Apache Parquet Explained: How It Makes Your Queries 100× Faster
The File Format That Makes Data Engineers Smile: Apache Parquet Explained
You’ve opened a CSV before. Rows of data. Comma separated. Human-readable. Totally fine.
Now imagine 500 million rows. You need just one thing — everyone’s age. What happens?
Your computer reads every single row. Every name. Every email. Every city. Every job title. All 500 million records — just to get the one column you asked for.
That’s like going to a library, reading every page of every book, just to find one sentence.
Parquet was built to fix exactly this. Let’s break it down so simply that you could explain it to your mum.
Row vs Column Storage
Imagine a supermarket receipt. Every item on your receipt is one row:
[Milk | $60 | Dairy | Aisle 3]
[Bread | $40 | Bakery | Aisle 1]
[Eggs | $80 | Dairy | Aisle 3]
This is how CSV and databases store data — everything about one thing, all together on one line.
Now imagine you’re the supermarket manager. You only want to know: “What’s the total price of everything sold today?”You don’t care about the aisle numbers. You don’t care about the categories. Just prices.
But with a CSV? You still have to scan every column of every row to get those prices. You’re dragging useless information along for the ride.
Parquet flips the whole idea. Instead of storing by rows, it stores by columns:
Prices: [$60, $40, $80, $35...]
Items: [Milk, Bread, Eggs, Rice...]
Categories: [Dairy, Bakery, Dairy, Grains...]
Aisles: [3, 1, 3, 2...]
Now want just prices? Read one block. Done. Nothing else touched. That’s the whole superpower.
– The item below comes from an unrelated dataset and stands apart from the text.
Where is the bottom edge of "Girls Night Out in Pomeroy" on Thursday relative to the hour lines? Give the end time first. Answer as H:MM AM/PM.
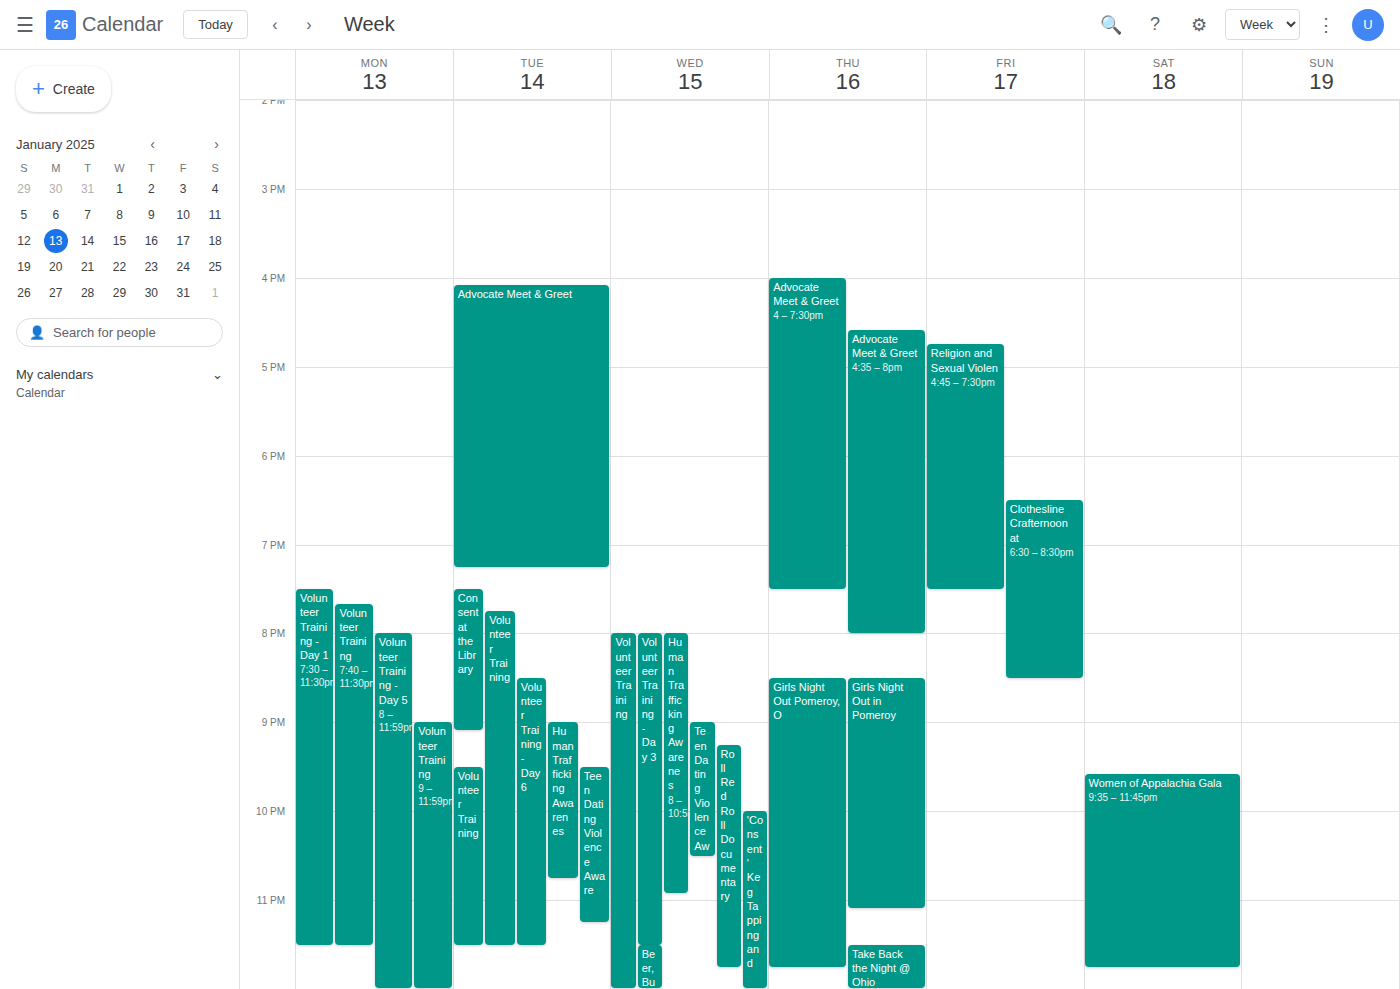
11:05 PM -- neither: 5 minutes below the 11 PM line and 55 minutes above the 12 AM line.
What Is Parquet? Think of It as a Very Smart Filing Cabinet
Parquet is just a file format — a way of organising data inside a file on your hard disk or cloud storage. It’s not a database. It’s not software you run. It’s just a smarter way of packing data into a file.
Every Parquet file is divided into exactly three sections:
1. Header — the very first bytes of the file. Contains the magic number PAR1 (proves this is a valid Parquet file) and a footer offset (tells the reader exactly where the footer starts so it can jump straight to it without scanning).
2. Data — the bulk of the file. Split into drawers (Row Groups), and inside each drawer, folders (Column Chunks), and inside each folder, pages (the actual data).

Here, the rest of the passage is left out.